> **WHAT YOU WILL DO**: Switch every "maximum" to "largest" in the records, starting at the beginning and ending with the line that contains "At which category does". Reproduce only those lines, with nothing else changed.

> **EXERCISE DATA**:

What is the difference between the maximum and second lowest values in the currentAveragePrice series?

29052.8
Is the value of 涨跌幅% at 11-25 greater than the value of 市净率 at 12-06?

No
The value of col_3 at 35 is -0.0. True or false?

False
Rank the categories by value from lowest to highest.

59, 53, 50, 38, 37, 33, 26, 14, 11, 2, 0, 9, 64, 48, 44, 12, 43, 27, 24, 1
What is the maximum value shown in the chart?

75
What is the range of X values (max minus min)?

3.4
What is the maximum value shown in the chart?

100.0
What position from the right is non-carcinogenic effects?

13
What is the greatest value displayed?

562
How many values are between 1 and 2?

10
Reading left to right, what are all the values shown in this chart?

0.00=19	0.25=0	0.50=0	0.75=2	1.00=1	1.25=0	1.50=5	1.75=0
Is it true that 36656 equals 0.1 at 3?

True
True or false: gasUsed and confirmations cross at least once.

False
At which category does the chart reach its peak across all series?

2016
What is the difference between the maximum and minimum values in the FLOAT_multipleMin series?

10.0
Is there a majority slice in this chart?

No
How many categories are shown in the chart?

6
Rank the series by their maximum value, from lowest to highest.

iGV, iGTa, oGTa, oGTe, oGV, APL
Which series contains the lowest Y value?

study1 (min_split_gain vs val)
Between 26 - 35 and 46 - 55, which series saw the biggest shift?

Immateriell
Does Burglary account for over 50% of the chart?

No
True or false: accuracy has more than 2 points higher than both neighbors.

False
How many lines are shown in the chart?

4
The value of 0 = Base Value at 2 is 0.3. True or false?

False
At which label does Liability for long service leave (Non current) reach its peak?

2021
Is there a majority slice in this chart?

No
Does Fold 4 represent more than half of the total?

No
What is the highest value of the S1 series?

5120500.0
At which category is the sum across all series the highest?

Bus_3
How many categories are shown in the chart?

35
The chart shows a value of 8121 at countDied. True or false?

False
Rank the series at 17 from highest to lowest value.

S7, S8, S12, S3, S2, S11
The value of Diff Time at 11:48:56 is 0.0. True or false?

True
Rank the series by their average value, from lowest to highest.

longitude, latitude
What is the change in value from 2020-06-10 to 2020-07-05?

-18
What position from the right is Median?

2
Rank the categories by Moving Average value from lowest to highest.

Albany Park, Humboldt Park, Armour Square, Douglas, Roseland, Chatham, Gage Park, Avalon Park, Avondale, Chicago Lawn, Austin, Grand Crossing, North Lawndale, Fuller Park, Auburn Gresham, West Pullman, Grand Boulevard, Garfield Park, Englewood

> **EXERCISE RESULT**:
What is the difference between the largest and second lowest values in the currentAveragePrice series?

29052.8
Is the value of 涨跌幅% at 11-25 greater than the value of 市净率 at 12-06?

No
The value of col_3 at 35 is -0.0. True or false?

False
Rank the categories by value from lowest to highest.

59, 53, 50, 38, 37, 33, 26, 14, 11, 2, 0, 9, 64, 48, 44, 12, 43, 27, 24, 1
What is the largest value shown in the chart?

75
What is the range of X values (max minus min)?

3.4
What is the largest value shown in the chart?

100.0
What position from the right is non-carcinogenic effects?

13
What is the greatest value displayed?

562
How many values are between 1 and 2?

10
Reading left to right, what are all the values shown in this chart?

0.00=19	0.25=0	0.50=0	0.75=2	1.00=1	1.25=0	1.50=5	1.75=0
Is it true that 36656 equals 0.1 at 3?

True
True or false: gasUsed and confirmations cross at least once.

False
At which category does the chart reach its peak across all series?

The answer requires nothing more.